◆ REQUIRED ACTION
Repeat every line of the data exactly; the pictures stay out.

· · ·

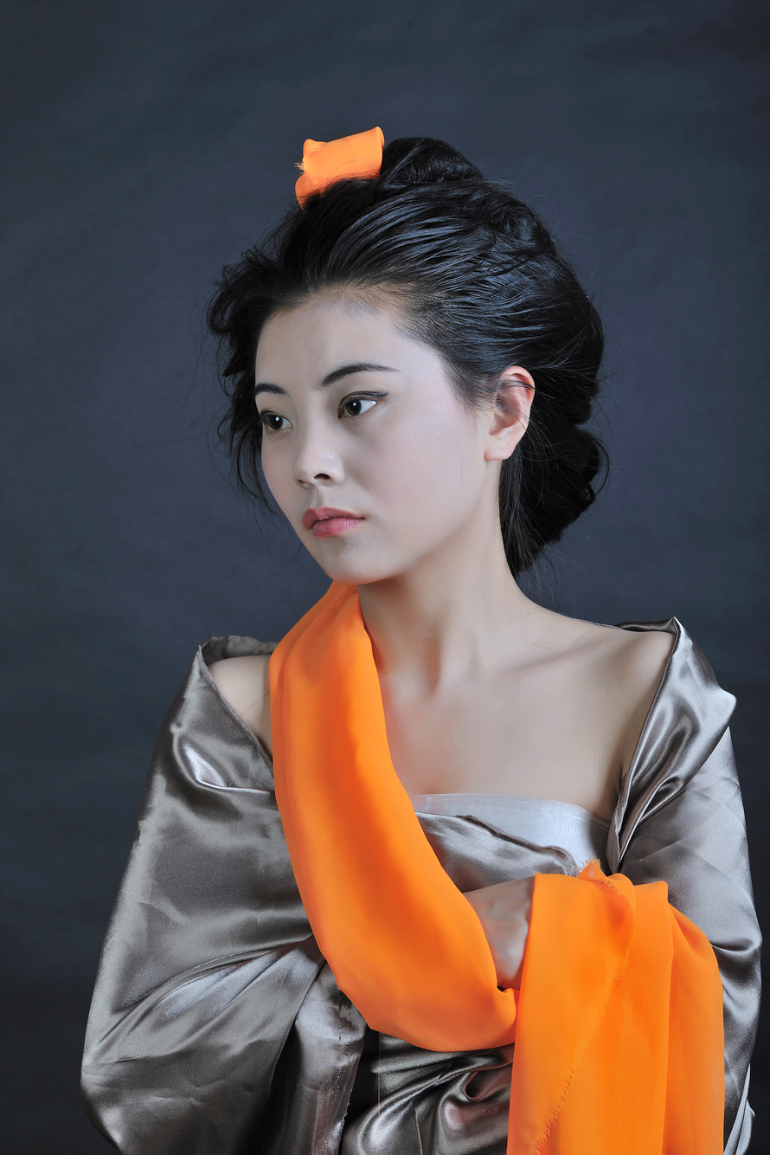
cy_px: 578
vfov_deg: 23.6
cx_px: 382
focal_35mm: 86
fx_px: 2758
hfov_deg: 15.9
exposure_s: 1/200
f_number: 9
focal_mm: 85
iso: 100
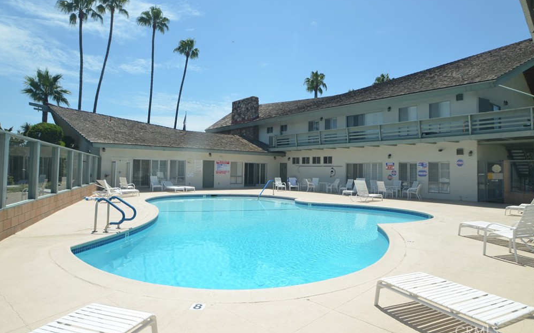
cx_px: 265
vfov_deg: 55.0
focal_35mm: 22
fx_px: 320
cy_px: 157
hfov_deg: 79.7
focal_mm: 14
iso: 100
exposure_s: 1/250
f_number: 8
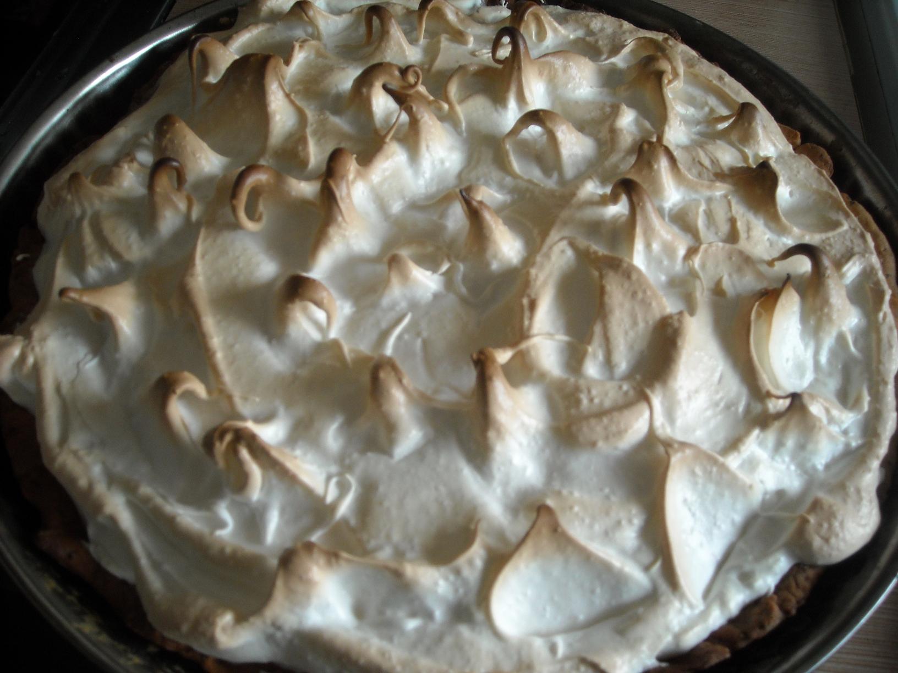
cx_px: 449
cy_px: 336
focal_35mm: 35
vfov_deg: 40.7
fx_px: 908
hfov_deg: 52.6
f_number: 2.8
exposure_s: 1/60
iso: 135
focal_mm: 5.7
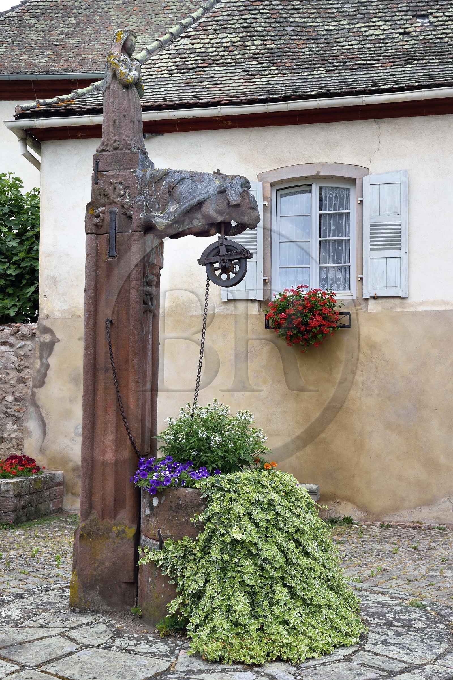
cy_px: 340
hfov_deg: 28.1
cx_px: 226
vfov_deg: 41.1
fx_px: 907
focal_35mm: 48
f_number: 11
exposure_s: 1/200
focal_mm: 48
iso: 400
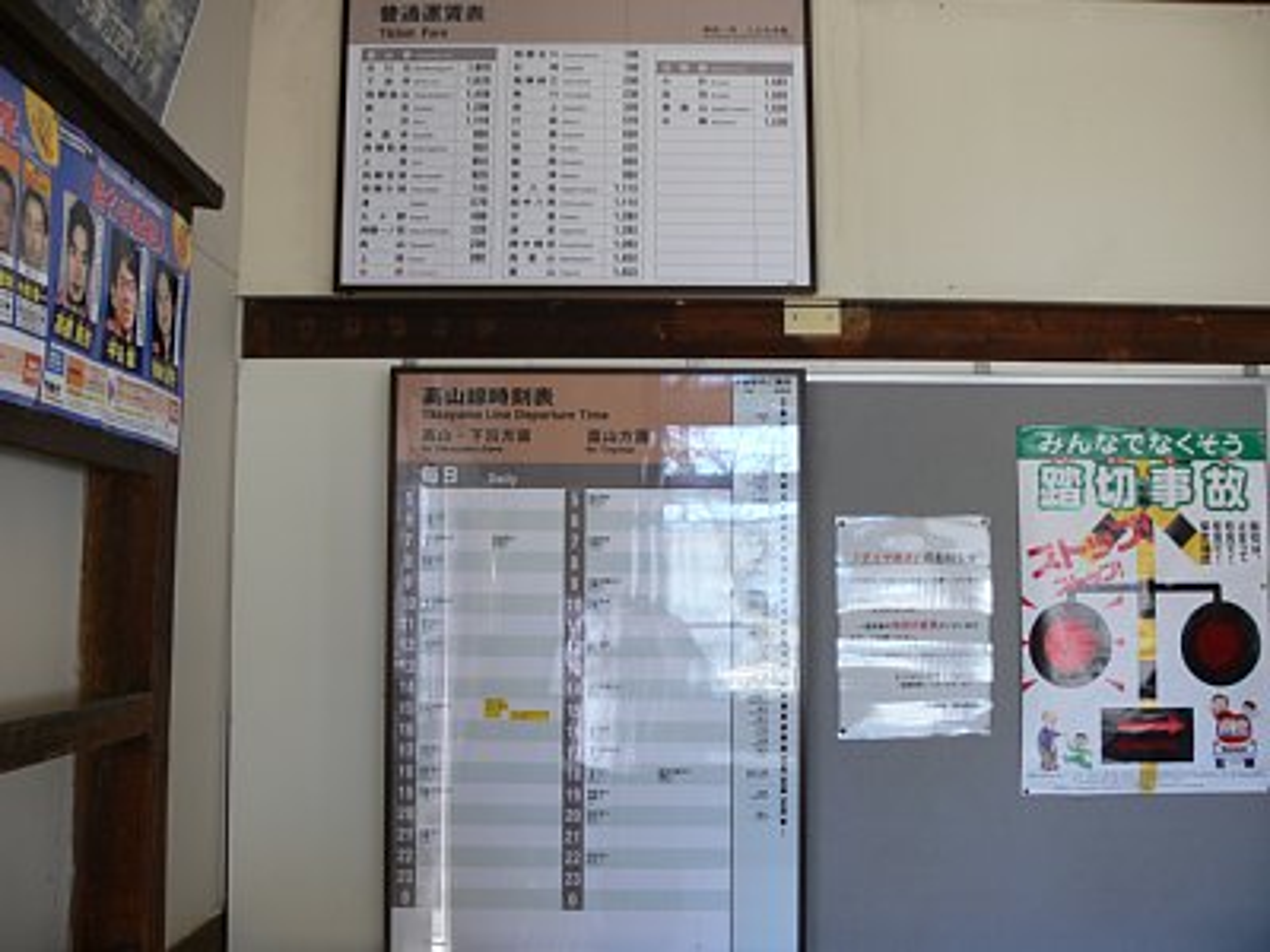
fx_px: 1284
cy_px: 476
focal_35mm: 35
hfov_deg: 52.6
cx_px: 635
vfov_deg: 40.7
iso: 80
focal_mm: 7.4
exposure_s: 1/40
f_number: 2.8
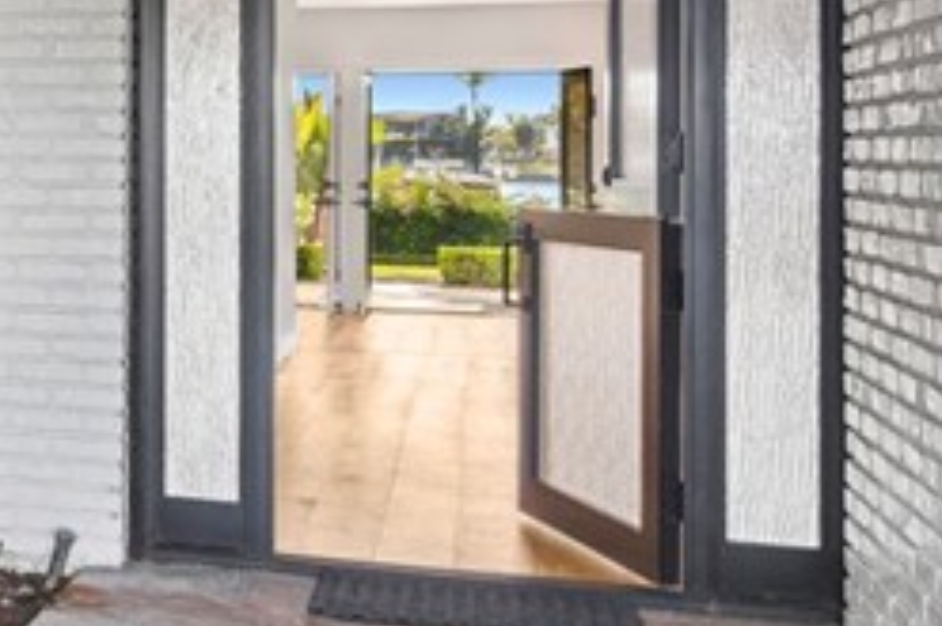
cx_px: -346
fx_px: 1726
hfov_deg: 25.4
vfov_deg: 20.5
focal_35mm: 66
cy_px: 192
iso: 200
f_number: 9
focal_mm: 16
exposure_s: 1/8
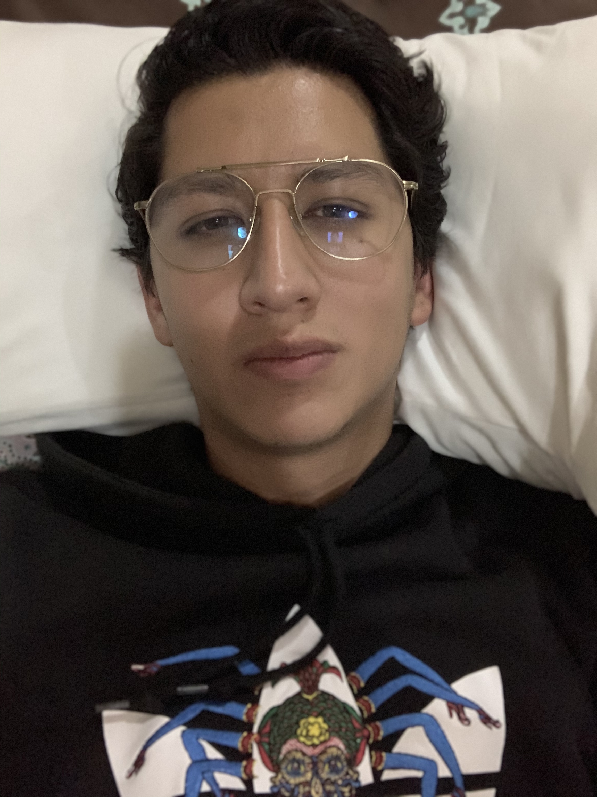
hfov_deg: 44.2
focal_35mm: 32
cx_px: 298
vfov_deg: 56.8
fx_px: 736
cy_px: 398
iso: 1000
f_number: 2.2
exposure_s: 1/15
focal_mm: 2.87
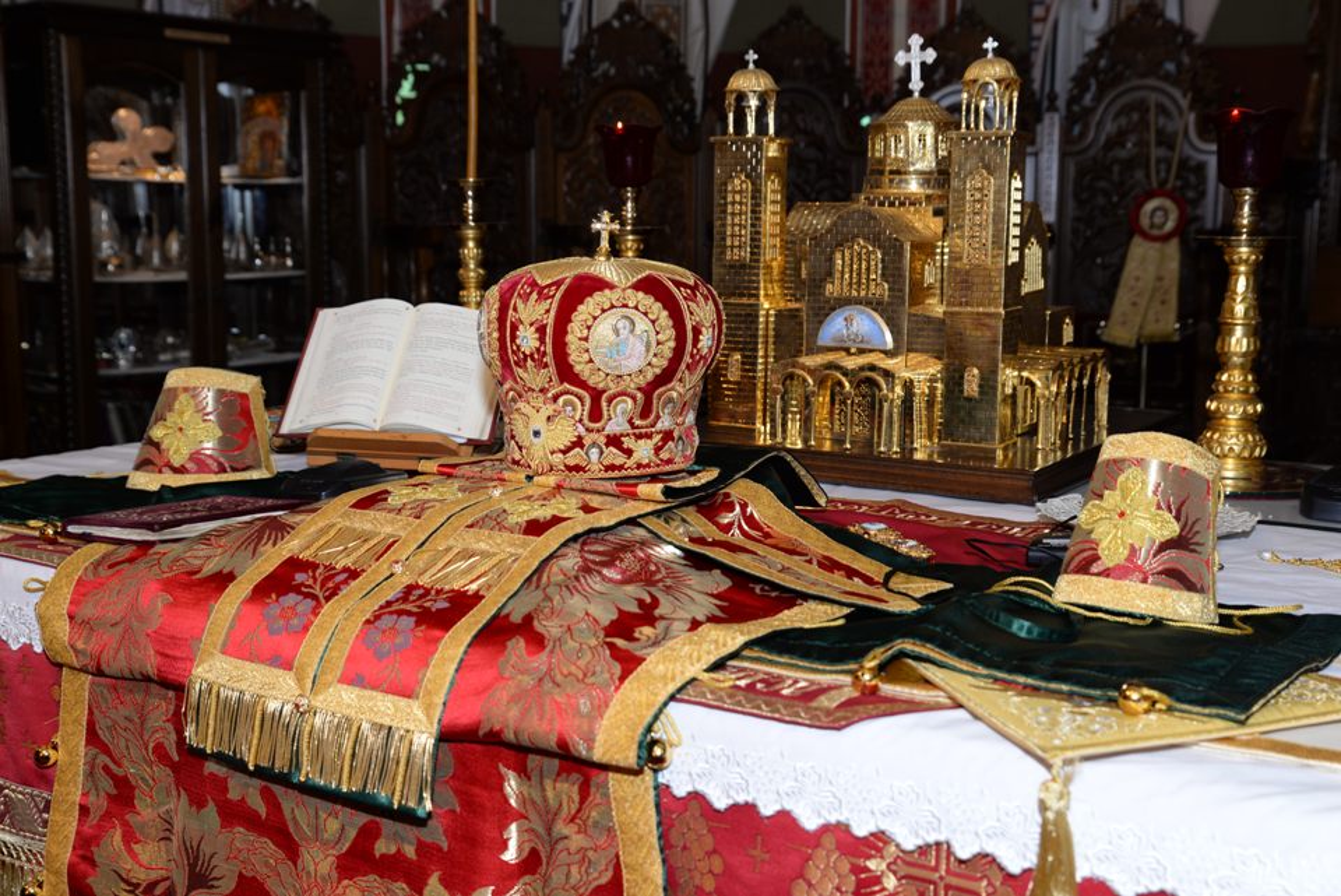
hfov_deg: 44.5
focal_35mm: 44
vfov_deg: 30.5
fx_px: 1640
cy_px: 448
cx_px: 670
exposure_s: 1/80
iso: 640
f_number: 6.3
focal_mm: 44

· · ·

◆ SOLUTION FOR THIS EXERCISE
cy_px: 578
vfov_deg: 23.6
cx_px: 382
focal_35mm: 86
fx_px: 2758
hfov_deg: 15.9
exposure_s: 1/200
f_number: 9
focal_mm: 85
iso: 100
cx_px: 265
vfov_deg: 55.0
focal_35mm: 22
fx_px: 320
cy_px: 157
hfov_deg: 79.7
focal_mm: 14
iso: 100
exposure_s: 1/250
f_number: 8
cx_px: 449
cy_px: 336
focal_35mm: 35
vfov_deg: 40.7
fx_px: 908
hfov_deg: 52.6
f_number: 2.8
exposure_s: 1/60
iso: 135
focal_mm: 5.7
cy_px: 340
hfov_deg: 28.1
cx_px: 226
vfov_deg: 41.1
fx_px: 907
focal_35mm: 48
f_number: 11
exposure_s: 1/200
focal_mm: 48
iso: 400
fx_px: 1284
cy_px: 476
focal_35mm: 35
hfov_deg: 52.6
cx_px: 635
vfov_deg: 40.7
iso: 80
focal_mm: 7.4
exposure_s: 1/40
f_number: 2.8
cx_px: -346
fx_px: 1726
hfov_deg: 25.4
vfov_deg: 20.5
focal_35mm: 66
cy_px: 192
iso: 200
f_number: 9
focal_mm: 16
exposure_s: 1/8
hfov_deg: 44.2
focal_35mm: 32
cx_px: 298
vfov_deg: 56.8
fx_px: 736
cy_px: 398
iso: 1000
f_number: 2.2
exposure_s: 1/15
focal_mm: 2.87
hfov_deg: 44.5
focal_35mm: 44
vfov_deg: 30.5
fx_px: 1640
cy_px: 448
cx_px: 670
exposure_s: 1/80
iso: 640
f_number: 6.3
focal_mm: 44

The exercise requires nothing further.